> [Work item] Swap "Видео" for "Video" and reproduce the records from the start up to and including the line with "Презентация интернет-агентства INTEC5", with everything else unchanged and no pictures.

(Saved data entries)
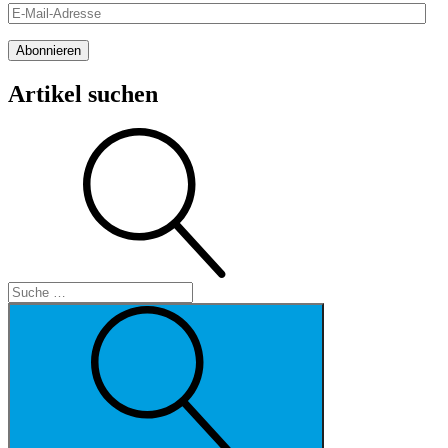
E-
Mail-
Adresse
Abonnieren
Artikel suchen
Suche
Suche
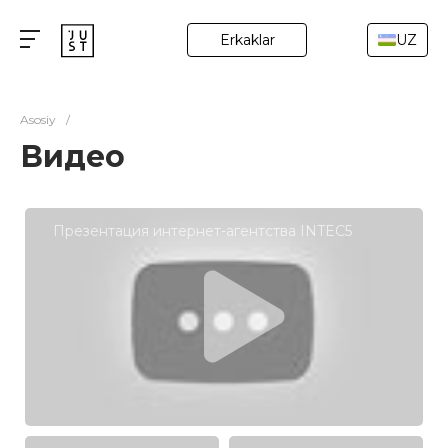
Erkaklar
UZ
Asosiy
/
Видео
Презентация интернет-агентства INTEC5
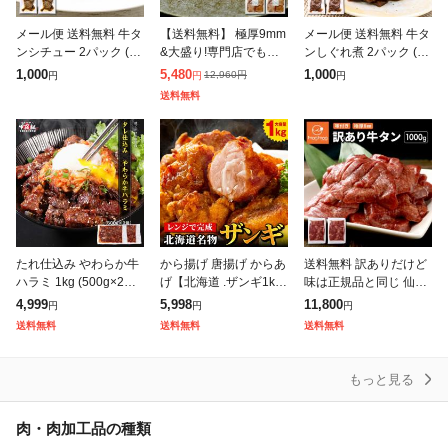
メール便 送料無料 牛タ
【送料無料】 極厚9mm
メール便 送料無料 牛タ
ンシチュー 2パック (10
&大盛り!専門店でも提
ンしぐれ煮 2パック (10
0g×2) 牛タン 牛たん タ
供しているプロ仕様
0g×2) 牛タン 牛たん し
1,000
5,480
1,000
12,960
円
円
円
円
ンシチュー シチュー 常
〔味付け牛タン1kg(50
ぐれ煮 常温 レトルト 1,
送料無料
温 レトルト 1,00
0g×2)〕仙台名物の味わ
000円 ポッキリ
いをフライパ
たれ仕込み やわらか牛
から揚げ 唐揚げ からあ
送料無料 訳ありだけど
ハラミ 1kg (500g×2袋)
げ【北海道 .ザンギ1k
味は正規品と同じ 仙台
4〜6人前 牛肉 ハラミ
g.】まとめ買いで大幅
名物 極厚8mm 厚切り
4,999
5,998
11,800
円
円
円
はらみ 焼肉 BBQ バー
割引 カラアゲ 冷凍 送
牛タン 1kg (500g×2) 訳
送料無料
送料無料
送料無料
ベキュー タレ漬け
料無料 セット 食品 【F
あり
1】
もっと見る
肉・肉加工品の種類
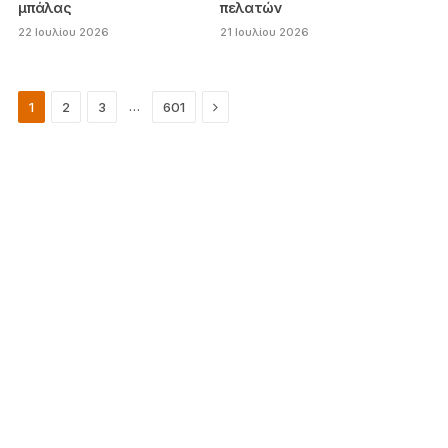
μπάλας
πελατών
22 Ιουλίου 2026
21 Ιουλίου 2026
Next
…
1
2
3
601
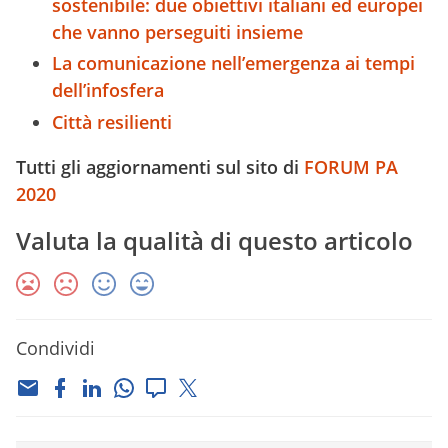
sostenibile: due obiettivi italiani ed europei
che vanno perseguiti insieme
La comunicazione nell’emergenza ai tempi
dell’infosfera
Città resilienti
Tutti gli aggiornamenti sul sito di
FORUM PA
2020
Valuta la qualità di questo articolo
Condividi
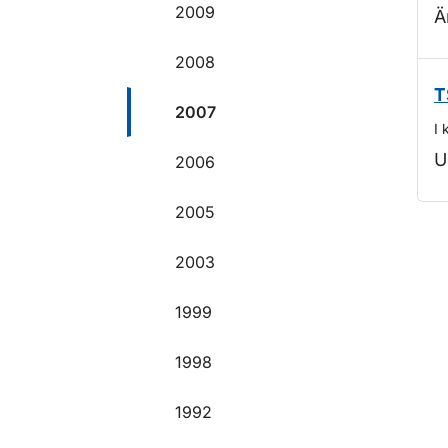
2009
Ä
2008
T
2007
I 
U
2006
2005
O
2003
1999
1998
1992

> [Result below]
E-
Mail-
Adresse
Abonnieren
Artikel suchen
Suche
Suche
Erkaklar
UZ
Asosiy
/
Video
Презентация интернет-агентства INTEC5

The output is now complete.